EXERCISE DIRECTIONS: Return all the lines below in which the string "adalah" appears.

EXTRACTED MATERIAL:
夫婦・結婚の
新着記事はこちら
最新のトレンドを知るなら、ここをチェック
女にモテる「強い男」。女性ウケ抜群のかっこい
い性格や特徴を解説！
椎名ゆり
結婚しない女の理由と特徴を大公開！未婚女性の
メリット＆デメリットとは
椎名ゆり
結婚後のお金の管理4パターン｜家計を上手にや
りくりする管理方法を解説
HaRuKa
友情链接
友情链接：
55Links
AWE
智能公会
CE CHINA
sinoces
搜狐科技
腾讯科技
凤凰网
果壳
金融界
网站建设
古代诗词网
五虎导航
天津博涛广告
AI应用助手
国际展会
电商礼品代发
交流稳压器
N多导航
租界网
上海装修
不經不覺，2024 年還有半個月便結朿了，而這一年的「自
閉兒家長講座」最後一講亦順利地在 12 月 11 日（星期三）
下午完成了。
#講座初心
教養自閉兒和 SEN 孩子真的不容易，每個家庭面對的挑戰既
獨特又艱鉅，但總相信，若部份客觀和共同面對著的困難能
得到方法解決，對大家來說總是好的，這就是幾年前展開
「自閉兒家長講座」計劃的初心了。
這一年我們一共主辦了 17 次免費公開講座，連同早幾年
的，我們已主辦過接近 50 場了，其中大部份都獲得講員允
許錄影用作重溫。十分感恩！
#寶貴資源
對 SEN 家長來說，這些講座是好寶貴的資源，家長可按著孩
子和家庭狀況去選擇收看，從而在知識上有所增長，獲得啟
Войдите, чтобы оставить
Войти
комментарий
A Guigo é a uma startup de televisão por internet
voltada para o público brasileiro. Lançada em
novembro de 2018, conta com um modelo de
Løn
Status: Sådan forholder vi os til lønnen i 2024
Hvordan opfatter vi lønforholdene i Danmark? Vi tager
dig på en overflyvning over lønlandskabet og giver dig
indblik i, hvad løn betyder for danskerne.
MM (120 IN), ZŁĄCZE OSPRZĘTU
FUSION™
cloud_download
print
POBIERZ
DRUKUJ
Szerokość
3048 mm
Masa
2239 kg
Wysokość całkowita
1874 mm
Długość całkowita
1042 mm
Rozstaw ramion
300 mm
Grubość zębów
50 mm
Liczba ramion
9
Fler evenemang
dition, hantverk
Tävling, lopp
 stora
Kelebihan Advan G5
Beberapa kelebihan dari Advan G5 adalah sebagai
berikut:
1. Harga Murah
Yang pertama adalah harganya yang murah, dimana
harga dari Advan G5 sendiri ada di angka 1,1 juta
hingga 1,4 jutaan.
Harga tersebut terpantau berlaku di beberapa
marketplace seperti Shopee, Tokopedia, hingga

RESPONSE TO THE EXERCISE:
Beberapa kelebihan dari Advan G5 adalah sebagai
Yang pertama adalah harganya yang murah, dimana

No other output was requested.